(Saved data entries)
════════════════

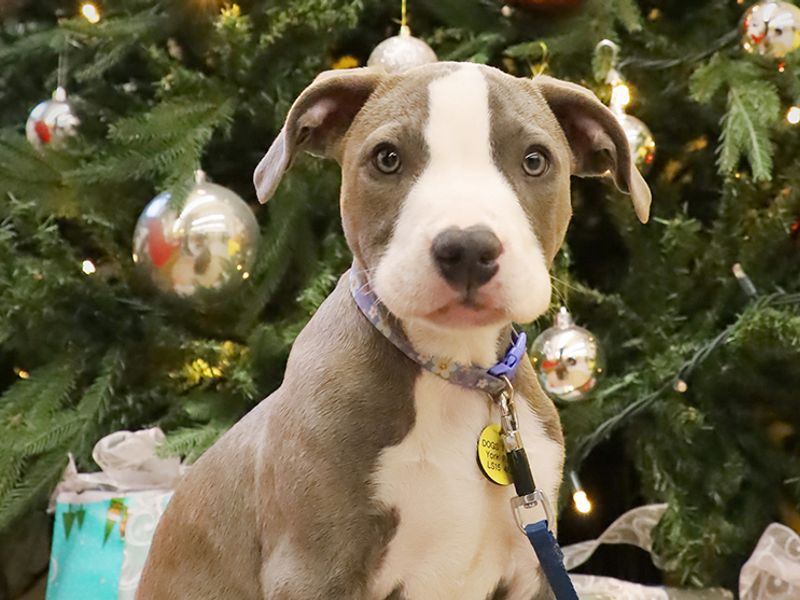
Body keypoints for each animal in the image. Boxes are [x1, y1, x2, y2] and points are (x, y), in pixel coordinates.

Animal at [138, 62, 648, 600]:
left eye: (534, 161)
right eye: (387, 158)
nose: (467, 248)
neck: (452, 365)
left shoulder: (533, 570)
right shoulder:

════════════════

### WORK ORDER
Word for word, retype the lines from the one containing "left eye: (534, 161)" through the final line of the data, including both ends and nothing more.

### REPLY TO THE EXERCISE
left eye: (534, 161)
right eye: (387, 158)
nose: (467, 248)
neck: (452, 365)
left shoulder: (533, 570)
right shoulder:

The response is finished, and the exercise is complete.